Dictamen publicado el 06/08/2026
¿Mi vecino está ingresado y su perro no me deja dormir: qué hago?
Caso planteado "Llevo semanas sin pegarle un ojo porque el perro del vecino de arriba no para de llorar y ladrar a cualquier hora. Tenía decidido comentarlo seriamente en la próxima reunión de la comunidad, pero ayer me enteré de que al hombre lo han ingresado de urgencia por un problema de salud grave y vive solo. No quiero ser un desalmado añadiéndole más problemas en un momento así, pero mi falta de descanso ya está afectando a mi trabajo y no sé cómo gestionar esto sin causar un conflicto feo."

Empatía y valoración de la situación

Es completamente comprensible sentir frustración cuando la falta de descanso empieza a mellar tu rendimiento laboral y tu salud mental, al mismo tiempo que experimentas empatía por la delicada situación de salud de tu vecino. No eres una mala persona por necesitar dormir; la privación continuada del sueño es un problema serio. Sin embargo, abordar este problema requiere una mirada equilibrada entre la ética, el derecho y el bienestar animal.

Análisis multidisciplinar del conflicto

Desde el punto de vista del bienestar animal, la mascota no ladra por molestia intencionada, sino por angustia, estrés de separación o falta de necesidades básicas si nadie está acudiendo a cuidarla de forma regular. En la esfera legal y comunitaria, dejar a un animal desatendido durante un periodo prolongado por causa de fuerza mayor requiere la intervención de redes de apoyo o de las autoridades locales para velar por su protección.

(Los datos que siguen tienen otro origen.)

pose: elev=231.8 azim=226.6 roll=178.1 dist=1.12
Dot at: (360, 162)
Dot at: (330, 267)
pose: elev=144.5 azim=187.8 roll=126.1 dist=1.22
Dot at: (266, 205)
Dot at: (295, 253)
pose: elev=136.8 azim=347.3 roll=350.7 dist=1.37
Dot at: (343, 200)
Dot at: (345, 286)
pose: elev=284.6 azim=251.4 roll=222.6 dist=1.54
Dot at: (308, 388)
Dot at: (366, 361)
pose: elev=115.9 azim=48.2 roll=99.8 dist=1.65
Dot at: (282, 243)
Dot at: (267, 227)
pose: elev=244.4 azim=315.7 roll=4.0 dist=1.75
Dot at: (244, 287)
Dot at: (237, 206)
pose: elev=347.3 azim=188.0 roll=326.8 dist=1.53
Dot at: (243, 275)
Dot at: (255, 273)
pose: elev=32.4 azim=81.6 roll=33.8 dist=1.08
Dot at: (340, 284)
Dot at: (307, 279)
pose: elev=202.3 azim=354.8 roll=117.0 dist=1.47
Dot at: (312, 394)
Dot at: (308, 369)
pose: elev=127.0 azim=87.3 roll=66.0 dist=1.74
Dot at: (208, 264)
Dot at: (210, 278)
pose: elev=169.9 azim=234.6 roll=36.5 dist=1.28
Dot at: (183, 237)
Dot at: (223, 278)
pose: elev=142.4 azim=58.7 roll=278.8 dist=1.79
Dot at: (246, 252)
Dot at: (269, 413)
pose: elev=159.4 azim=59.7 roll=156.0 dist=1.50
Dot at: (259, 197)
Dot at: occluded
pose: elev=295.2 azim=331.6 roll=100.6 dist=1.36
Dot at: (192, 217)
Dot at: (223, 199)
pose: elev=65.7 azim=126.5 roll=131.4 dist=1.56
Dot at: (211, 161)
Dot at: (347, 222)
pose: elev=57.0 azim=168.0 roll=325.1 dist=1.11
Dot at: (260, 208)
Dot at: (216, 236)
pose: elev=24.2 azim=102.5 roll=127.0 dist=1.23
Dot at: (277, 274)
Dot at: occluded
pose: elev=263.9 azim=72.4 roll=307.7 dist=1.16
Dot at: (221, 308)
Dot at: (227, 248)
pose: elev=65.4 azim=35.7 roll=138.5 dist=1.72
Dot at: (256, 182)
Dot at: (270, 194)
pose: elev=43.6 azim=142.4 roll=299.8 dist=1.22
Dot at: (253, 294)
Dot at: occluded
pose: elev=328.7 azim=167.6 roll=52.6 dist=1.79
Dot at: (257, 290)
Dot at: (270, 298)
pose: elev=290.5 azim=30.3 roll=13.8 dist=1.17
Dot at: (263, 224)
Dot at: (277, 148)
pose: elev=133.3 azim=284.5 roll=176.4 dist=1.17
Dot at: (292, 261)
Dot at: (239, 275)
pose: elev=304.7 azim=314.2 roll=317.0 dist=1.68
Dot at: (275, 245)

Opciones para gestionar el dilema

  • Investigar la red de apoyo del residente: Contacta con la presidencia o la administración del inmueble para averiguar si algún familiar tiene llaves o si es posible localizar a allegados que puedan hacerse cargo de la mascota.
  • Coordinar una solución temporal o solidaria: Si existe buena relación en el vecindario, se puede ofrecer ayuda puntual o ponerse en contacto con una asociación protectora local que gestione un acogimiento temporal mientras el propietario se recupera.
  • Avisar a los servicios municipales o policía local: Si la mascota se encuentra en situación de desamparo y no hay familiares localizables, las autoridades pueden actuar por vía de urgencia para retirar al animal de forma preventiva sin que esto suponga una sanción o perjuicio intencionado para el dueño.

Conclusión y consejo final

No debes plantear esta situación como una queja o un conflicto en la junta del edificio, sino como un acto de mediación y auxilio. Enfocar el problema desde la protección del animal y la ayuda al vecino ausente te permitirá resolver la falta de descanso sin remordimientos morales ni tensiones comunitarias. Acude cuanto antes a la administración del inmueble o a las autoridades competentes para que se haga cargo quien corresponda.